63 Jurnalis Tewas, HRW Tuntut Israel Diadili atas Kejahatan Perang

Jum'at, 08/12/2023 04:10 WIB

JAKARTA - Kelompok hak asasi internasional mengatakan bahwa serangan Israel yang menewaskan seorang jurnalis dan melukai enam lainnya di Lebanon selatan kemungkinan besar merupakan serangan langsung terhadap warga sipil dan harus diselidiki sebagai kejahatan perang.

Investigasi terpisah oleh Human Rights Watch (HRW) dan Amnesty International menetapkan bahwa militer Israel menembakkan peluru artileri ke arah jurnalis di dekat perbatasan pada 13 Oktober, yang tampaknya merupakan serangan yang ditargetkan terhadap warga sipil.

Serangan tersebut menewaskan jurnalis Reuters Issam Abdallah dan melukai enam jurnalis lainnya, termasuk juru kamera Al Jazeera Elie Brakhia dan reporter Carmen Joukhadar.

HRW mengatakan “bukti menunjukkan bahwa militer Israel mengetahui atau seharusnya mengetahui bahwa kelompok orang yang mereka tembak adalah warga sipil”, menjadikan serangan itu sebagai “kejahatan perang”.

“Ini adalah serangan yang melanggar hukum dan tampaknya disengaja terhadap sekelompok jurnalis yang terlihat jelas”, demikian pernyataan HRW.

Kelompok ini juga meminta sekutu Israel – Amerika Serikat, Inggris, Kanada dan Jerman – untuk “menangguhkan bantuan militer dan penjualan senjata ke Israel, mengingat risikonya akan digunakan untuk pelanggaran berat”.

Amnesty, dalam laporannya sendiri, mengatakan serangan militer Israel “kemungkinan merupakan serangan langsung terhadap warga sipil yang harus diselidiki sebagai kejahatan perang”.

Investigasi yang dilakukan kelompok tersebut menunjukkan bahwa para jurnalis tersebut “jauh dari permusuhan yang sedang berlangsung, dapat diidentifikasi dengan jelas sebagai anggota media, dan telah diam selama setidaknya 75 menit sebelum mereka diserang”.

“Tidak ada jurnalis yang boleh menjadi sasaran atau dibunuh hanya karena melakukan pekerjaannya.

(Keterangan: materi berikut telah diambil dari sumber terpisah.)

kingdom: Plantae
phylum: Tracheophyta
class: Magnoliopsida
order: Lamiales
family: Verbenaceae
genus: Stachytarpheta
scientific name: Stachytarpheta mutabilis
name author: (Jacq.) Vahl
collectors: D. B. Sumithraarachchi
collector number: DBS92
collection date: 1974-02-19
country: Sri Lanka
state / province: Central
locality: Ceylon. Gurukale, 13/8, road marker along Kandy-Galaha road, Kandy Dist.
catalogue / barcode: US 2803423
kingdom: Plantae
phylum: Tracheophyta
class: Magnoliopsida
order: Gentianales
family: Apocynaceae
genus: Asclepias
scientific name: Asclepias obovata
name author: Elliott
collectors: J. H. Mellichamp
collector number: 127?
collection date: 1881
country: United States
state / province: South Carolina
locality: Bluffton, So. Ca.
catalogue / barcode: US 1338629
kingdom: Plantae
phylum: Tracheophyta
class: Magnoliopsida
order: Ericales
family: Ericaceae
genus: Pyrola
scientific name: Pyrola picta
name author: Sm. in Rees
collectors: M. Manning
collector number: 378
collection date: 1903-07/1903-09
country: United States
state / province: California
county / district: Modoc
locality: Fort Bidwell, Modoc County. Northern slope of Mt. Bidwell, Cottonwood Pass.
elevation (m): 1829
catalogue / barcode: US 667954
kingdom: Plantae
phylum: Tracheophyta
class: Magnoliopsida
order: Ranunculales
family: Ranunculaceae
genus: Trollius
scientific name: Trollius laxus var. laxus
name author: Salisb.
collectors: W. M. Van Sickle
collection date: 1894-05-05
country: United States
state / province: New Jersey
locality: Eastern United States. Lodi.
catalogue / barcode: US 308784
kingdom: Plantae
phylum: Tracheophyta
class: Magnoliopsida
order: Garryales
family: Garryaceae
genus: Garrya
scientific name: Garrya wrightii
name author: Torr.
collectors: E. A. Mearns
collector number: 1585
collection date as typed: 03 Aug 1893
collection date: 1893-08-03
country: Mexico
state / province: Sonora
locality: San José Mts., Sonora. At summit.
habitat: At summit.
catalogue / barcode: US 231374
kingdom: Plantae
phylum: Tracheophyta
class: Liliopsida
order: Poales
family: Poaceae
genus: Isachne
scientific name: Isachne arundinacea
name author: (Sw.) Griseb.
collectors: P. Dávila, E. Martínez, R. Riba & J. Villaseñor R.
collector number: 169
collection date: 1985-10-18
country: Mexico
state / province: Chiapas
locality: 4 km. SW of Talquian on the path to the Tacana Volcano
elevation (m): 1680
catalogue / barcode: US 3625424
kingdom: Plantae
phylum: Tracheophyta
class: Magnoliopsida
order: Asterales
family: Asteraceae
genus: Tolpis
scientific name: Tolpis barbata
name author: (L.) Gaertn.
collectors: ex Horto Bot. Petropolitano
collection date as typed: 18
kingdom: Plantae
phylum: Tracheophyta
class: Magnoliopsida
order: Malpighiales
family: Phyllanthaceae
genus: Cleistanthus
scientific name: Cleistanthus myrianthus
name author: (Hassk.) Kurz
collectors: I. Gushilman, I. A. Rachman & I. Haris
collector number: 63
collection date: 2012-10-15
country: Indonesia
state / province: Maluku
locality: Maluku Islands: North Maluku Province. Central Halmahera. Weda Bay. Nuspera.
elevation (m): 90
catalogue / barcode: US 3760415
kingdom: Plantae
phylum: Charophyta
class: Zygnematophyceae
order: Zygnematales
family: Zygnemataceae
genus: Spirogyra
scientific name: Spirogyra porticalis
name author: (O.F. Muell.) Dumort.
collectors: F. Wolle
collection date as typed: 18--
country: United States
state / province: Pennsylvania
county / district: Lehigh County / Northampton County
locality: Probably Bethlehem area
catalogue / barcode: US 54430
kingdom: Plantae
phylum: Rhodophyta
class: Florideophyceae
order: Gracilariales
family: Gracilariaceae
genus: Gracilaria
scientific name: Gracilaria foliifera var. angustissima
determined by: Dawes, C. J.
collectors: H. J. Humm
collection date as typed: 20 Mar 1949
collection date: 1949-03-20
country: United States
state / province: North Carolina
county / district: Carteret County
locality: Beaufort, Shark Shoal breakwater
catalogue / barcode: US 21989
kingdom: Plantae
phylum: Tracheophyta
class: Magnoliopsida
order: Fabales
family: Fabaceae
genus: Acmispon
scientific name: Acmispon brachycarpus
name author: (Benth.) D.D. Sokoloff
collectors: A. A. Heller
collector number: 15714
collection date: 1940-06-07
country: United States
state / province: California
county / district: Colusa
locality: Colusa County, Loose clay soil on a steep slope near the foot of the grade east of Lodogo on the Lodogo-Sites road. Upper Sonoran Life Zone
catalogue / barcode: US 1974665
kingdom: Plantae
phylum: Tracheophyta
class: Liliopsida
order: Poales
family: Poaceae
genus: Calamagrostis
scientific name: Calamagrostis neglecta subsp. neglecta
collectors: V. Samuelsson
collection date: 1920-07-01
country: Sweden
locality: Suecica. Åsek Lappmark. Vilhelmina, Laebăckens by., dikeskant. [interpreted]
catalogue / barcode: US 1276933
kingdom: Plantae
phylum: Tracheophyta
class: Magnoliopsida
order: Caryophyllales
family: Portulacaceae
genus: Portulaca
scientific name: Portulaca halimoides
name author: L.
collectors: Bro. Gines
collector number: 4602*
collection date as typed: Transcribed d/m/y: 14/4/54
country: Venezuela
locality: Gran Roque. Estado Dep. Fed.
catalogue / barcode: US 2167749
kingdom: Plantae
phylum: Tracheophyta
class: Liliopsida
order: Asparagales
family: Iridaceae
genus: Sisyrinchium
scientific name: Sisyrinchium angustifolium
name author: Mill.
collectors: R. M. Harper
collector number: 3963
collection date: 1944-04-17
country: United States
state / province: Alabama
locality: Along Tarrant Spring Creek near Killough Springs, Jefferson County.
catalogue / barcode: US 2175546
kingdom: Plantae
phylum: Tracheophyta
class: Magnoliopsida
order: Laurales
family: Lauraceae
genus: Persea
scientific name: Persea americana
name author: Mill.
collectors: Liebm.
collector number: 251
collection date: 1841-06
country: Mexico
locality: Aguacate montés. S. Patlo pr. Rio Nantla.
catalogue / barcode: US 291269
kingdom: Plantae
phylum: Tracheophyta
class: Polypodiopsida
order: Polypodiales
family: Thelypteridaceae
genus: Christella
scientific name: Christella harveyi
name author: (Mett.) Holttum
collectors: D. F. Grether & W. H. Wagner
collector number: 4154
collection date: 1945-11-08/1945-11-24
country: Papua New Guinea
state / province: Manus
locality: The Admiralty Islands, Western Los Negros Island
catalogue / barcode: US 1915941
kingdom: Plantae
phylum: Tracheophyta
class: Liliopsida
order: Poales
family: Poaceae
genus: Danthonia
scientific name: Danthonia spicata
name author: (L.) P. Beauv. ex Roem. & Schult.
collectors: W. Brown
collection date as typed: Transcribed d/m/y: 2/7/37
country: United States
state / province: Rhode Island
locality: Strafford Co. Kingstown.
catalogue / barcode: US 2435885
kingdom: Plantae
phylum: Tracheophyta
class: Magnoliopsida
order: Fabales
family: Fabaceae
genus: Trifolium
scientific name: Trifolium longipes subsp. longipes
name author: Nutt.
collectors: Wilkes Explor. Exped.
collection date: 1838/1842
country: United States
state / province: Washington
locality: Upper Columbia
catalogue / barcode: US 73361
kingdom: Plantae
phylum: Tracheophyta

Israel tidak boleh membunuh dan menyerang jurnalis tanpa mendapat hukuman,” kata Aya Majzoub, wakil direktur regional Amnesty untuk Timur Tengah dan Afrika Utara.

“Jurnalis adalah mata dan telinga di lapangan, mereka memberikan informasi dan bukti yang penting bagi organisasi seperti kami untuk melihat kejahatan apa yang sedang dilakukan,” kata Majzoub kepada Al Jazeera.

“Mungkin saja pihak-pihak yang bertikai tidak ingin jurnalis mendokumentasikan kejahatan mereka,” tambahnya.

Jurnalis yang meliput perang Gaza di lapangan menghadapi bahaya yang tak tertandingi, menurut kelompok hak asasi media, Committee to Protect Journalists (CPJ).

Sejak pecahnya perang Gaza, setidaknya 63 jurnalis telah terbunuh, termasuk 56 warga Palestina, empat warga Israel, dan tiga warga negara Lebanon, menurut kelompok tersebut.

Perang ini juga menjadi “bulan paling mematikan bagi jurnalis” sejak CPJ mulai melacak data pada tahun 1992.

Selama 22 tahun, CPJ telah mendokumentasikan setidaknya 20 pembunuhan jurnalis oleh tentara Israel. Tidak ada seorang pun yang pernah dituntut atau bertanggung jawab atas kematian ini.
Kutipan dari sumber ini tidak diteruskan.